A YELLOW FEVER JOKE.

The Mobile Advertiser, of the 19th ult., tells the following good story of a notorious practical joker of that city, yclept "Straight-back Dick." Dick was at the wharf, one day last week, when one of the up river boats arrived. He watched closely the countenance of each passenger as he stepped from the plank upon the wharf, and at length fastened his gaze upon an individual, who, from his appearance and manner, was considerably nearer Mobile than he had ever been before. He was evidently ill at ease, and had probably heard the reports which were rife in the country relative to the hundreds dying in Mobile every hour from yellow fever. The man started off towards Dauphin street, carpet sack in hand, but had not proceeded far when a heavy hand was laid upon his shoulder, and he suddenly stopped. Upon turning round, he met the cold, serious countenance of Dick, and it seemed to send a thrill of terror throughout his whole frame. After looking at him steadily for about a minute, Dick slowly ejaculated:

"Yes, you are the man. Stand straight!"

With fear visible in his countenance, the poor fellow essayed to do as commanded.

"Straighter yet!" said Dick. "There, that will do," and taking from his pocket a small tape measure, he stooped down and measured him from the sole of his boot to the crown of his hat, took a pencil and carefully noted the height in his pocket book, to the utter amazement of the stranger; after which he measured him across the shoulders, and again noted the dimensions. He then looked the stranger firmly in the face and said:

"Sir, I am very sorry that it is so, but I really will not be able to finish it for you before morning."

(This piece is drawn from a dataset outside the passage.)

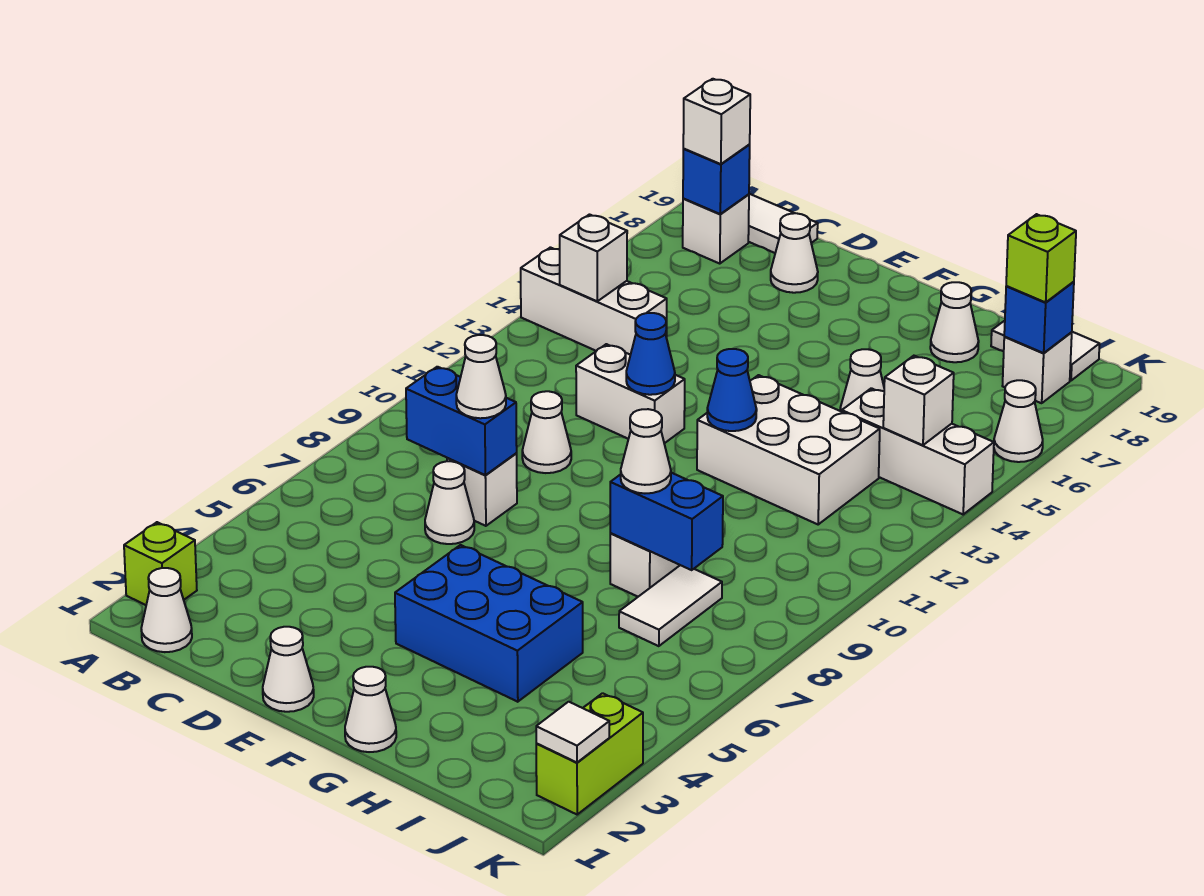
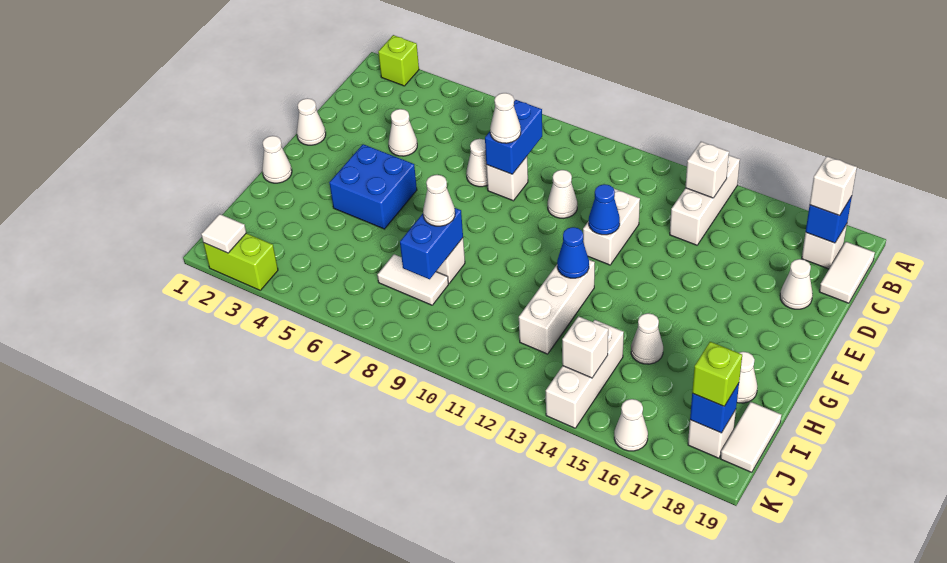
white 1x1 cone [141,568,192,652] -> white 1x1 cone moved to [388,109,417,156]
blue 2x3 brick [395,545,583,702] -> blue 2x2 brick [329,144,417,229]
white 2x3 brick [697,375,880,524] -> white 1x3 brick [519,260,595,354]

"Finish what?" asked the stranger, endeavoring in vain to appear calm.

"Why, your coffin, to be sure! You see, I am the city undertaker, and the people are dying here so fast, that I can hardly supply the demand for coffins. You will have to wait until your turn comes, which will be to-morrow morning—say about 9 o'clock."

"But what do I want with a coffin? I have no idea of dying!"

"You haven't, eh? Sir, you will not live two hours and a half. I see it in your countenance. Why, even now, you have a pain—a slight pain—in your back."

"Y-yes, I believe I h-have," replied the trembling hoosier.

"Exactly," said Dick, "and in your limbs too?"

"Yes, stranger, you're right, and I begin to feel it in the back of my neck and head."

"Of course you do, and unless you do something for it, you'll be dead in a short time, I assure you. Take my advice now, go back aboard the boat, swallow down a gill of brandy, get into your state-room, and cover up with blankets. Stay there till you perspire freely, then leave here like lightning!"

Hoosier hurried on board the boat, and followed Dick's instructions to the letter. He says he never will forget the kindness of the tall man in Mobile, who gave him such good advice.